I'm glad the rescue cleared things up, but agree with Emoore that maybe rescue isn't right for LMF if she cannot respond clearing things up without reacting defensively and angrily.


----------



## Prinzsalpha (Jul 6, 2005)

Glad to hear all is well with Remo.


----------



## GSDElsa (Jul 22, 2009)

LMF,

Where were people making things up?


----------



## onyx'girl (May 18, 2007)

I may have missed it, but where did LMF say she was getting Remus neutered? On the other board, she said he was not healthy enough and she didn't have the funds to do so..


----------



## Fodder (Oct 21, 2007)

onyx'girl said:


> I may have missed it, but where did LMF say she was getting Remus neutered? On the other board, she said he was not healthy enough and she didn't have the funds to do so..


i believe she was giving the reason as to why he was left intact initially. too many holes to fill in and figure out at this point... she also said on the other board that should couldnt GIVE HIM AWAY... but then on petfinder, thanks ALL THE GERMAN SHEPHERD RESCUES WHO HAVE COME FOWARD TO TAKE REMUS AND PLACE HIM. 

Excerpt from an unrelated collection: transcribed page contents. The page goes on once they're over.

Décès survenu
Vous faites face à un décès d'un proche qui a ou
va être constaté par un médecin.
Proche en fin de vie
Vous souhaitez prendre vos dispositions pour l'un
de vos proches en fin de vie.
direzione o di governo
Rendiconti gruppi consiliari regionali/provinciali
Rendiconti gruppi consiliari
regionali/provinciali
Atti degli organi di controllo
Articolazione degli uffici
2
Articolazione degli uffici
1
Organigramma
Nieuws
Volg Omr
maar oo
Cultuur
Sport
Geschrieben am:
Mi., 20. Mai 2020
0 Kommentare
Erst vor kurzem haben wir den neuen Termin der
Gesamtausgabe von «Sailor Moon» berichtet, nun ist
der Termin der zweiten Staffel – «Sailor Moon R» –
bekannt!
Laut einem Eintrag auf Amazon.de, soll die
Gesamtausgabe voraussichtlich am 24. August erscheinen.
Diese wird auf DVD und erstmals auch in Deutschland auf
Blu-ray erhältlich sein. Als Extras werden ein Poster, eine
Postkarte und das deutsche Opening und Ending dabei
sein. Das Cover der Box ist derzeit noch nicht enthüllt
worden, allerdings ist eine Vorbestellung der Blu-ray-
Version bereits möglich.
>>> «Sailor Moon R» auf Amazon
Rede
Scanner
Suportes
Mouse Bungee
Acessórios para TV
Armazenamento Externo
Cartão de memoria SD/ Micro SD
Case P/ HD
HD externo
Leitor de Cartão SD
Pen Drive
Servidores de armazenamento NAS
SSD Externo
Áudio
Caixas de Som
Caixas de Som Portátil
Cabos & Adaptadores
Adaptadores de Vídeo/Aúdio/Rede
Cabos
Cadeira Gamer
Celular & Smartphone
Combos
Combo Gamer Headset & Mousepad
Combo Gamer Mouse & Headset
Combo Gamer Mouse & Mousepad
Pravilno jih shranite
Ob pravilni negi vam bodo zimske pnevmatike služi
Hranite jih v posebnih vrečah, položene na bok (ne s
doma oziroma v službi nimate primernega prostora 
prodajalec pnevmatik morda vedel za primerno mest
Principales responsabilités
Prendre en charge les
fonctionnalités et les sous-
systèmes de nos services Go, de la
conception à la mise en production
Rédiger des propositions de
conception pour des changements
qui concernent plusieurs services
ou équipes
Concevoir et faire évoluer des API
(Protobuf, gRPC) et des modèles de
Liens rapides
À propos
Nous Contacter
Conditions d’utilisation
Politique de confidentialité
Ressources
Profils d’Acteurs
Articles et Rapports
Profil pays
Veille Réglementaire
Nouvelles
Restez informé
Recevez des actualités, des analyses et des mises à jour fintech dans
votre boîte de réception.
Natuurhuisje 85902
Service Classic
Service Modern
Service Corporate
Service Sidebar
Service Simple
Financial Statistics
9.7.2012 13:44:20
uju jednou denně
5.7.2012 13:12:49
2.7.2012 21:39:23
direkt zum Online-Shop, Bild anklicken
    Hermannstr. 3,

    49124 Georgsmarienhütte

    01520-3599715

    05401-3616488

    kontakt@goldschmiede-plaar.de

where was i when he was homeless? creating this post, posting on facebook, forwarding e mails, etc etc... because i cared about REMUS... not tip toeing around someones feelings.


----------



## cagirl (Apr 17, 2010)

Fodder said:


> i believe she was giving the reason as to why he was left intact initially. too many holes to fill in and figure out at this point... she also said on the other board that should couldnt GIVE HIM AWAY... but then on petfinder, thanks ALL THE GERMAN SHEPHERD RESCUES WHO HAVE COME FOWARD TO TAKE REMUS AND PLACE HIM.
> 
> where was i when he was homeless? creating this post, posting on facebook, forwarding e mails, etc etc... because i cared about REMUS... not tip toeing around someones feelings.


From the little time I have been on here I can tell you love the dogs Fodder keep up the good work


----------